■ Problem to solve
A line qualifies if it holds the string "girl". Copy every qualifying line from the records.

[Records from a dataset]
......

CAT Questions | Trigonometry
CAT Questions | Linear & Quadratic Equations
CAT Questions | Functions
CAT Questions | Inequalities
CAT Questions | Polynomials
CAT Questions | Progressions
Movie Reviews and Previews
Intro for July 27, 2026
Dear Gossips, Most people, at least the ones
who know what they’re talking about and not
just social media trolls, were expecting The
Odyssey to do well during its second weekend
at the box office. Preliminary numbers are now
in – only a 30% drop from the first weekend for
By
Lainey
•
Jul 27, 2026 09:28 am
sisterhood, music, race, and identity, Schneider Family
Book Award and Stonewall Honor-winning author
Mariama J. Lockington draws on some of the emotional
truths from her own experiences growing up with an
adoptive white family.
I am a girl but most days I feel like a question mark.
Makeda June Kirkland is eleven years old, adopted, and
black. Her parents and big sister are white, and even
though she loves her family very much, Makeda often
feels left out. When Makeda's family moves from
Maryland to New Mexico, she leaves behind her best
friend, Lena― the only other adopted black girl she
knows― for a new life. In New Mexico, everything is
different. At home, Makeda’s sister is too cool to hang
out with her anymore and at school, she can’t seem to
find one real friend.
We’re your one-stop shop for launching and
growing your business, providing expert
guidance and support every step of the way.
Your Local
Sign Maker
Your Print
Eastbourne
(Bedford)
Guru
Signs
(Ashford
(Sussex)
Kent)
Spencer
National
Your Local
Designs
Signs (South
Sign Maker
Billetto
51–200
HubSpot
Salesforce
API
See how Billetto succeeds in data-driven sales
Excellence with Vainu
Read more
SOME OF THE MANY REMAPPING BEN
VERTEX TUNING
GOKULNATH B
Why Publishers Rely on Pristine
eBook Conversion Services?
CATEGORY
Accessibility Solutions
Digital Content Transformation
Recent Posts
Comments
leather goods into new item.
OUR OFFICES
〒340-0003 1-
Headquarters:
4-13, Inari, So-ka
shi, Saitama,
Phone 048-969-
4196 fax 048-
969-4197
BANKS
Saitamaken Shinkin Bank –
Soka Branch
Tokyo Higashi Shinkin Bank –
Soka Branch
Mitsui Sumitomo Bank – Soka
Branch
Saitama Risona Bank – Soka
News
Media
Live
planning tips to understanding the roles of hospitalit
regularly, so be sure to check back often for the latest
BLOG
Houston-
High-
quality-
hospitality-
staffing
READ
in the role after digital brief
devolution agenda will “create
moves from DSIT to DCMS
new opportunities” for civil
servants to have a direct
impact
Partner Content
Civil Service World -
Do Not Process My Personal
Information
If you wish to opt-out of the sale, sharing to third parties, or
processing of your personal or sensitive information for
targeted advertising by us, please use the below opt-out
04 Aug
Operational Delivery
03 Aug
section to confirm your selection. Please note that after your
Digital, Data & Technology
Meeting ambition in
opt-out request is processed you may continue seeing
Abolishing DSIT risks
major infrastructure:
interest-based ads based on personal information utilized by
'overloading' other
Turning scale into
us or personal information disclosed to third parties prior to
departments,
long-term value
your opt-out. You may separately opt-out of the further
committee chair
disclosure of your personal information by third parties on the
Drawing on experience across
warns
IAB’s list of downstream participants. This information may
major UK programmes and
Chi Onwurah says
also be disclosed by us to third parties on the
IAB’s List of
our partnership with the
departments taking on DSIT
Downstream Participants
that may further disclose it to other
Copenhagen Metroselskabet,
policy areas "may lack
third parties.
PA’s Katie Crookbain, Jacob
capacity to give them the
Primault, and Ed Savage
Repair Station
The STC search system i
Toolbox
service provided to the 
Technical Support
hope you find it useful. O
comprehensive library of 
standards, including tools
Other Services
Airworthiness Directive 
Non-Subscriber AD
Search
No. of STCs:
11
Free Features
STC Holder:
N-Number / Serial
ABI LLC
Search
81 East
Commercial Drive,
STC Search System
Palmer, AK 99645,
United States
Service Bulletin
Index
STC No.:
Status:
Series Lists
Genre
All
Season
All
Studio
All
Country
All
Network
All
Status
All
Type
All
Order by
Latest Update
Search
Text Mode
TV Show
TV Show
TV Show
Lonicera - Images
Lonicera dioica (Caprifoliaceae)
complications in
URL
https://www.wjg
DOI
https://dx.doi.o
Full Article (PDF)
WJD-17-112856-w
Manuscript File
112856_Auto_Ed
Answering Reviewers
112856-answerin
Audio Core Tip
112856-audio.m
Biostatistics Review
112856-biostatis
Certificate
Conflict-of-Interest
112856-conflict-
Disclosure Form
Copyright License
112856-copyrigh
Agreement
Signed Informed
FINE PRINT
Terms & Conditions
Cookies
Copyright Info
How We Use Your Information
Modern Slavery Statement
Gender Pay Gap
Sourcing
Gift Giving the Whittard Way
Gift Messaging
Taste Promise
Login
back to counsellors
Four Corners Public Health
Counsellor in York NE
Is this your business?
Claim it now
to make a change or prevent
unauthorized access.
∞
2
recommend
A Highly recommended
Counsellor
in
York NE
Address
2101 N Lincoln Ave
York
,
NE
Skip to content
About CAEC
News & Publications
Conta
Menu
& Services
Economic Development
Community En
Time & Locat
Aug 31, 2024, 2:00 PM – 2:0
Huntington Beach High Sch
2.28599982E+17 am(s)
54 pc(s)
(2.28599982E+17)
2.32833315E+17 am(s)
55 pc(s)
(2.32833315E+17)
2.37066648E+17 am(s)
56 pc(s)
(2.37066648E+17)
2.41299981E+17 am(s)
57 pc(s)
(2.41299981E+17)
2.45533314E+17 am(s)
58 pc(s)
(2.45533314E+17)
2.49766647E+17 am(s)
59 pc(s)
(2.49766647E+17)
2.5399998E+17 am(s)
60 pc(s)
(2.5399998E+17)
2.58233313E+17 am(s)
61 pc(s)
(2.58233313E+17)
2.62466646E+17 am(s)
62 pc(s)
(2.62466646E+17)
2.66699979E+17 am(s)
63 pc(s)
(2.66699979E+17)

......

■ Response box
I am a girl but most days I feel like a question mark.
friend, Lena― the only other adopted black girl she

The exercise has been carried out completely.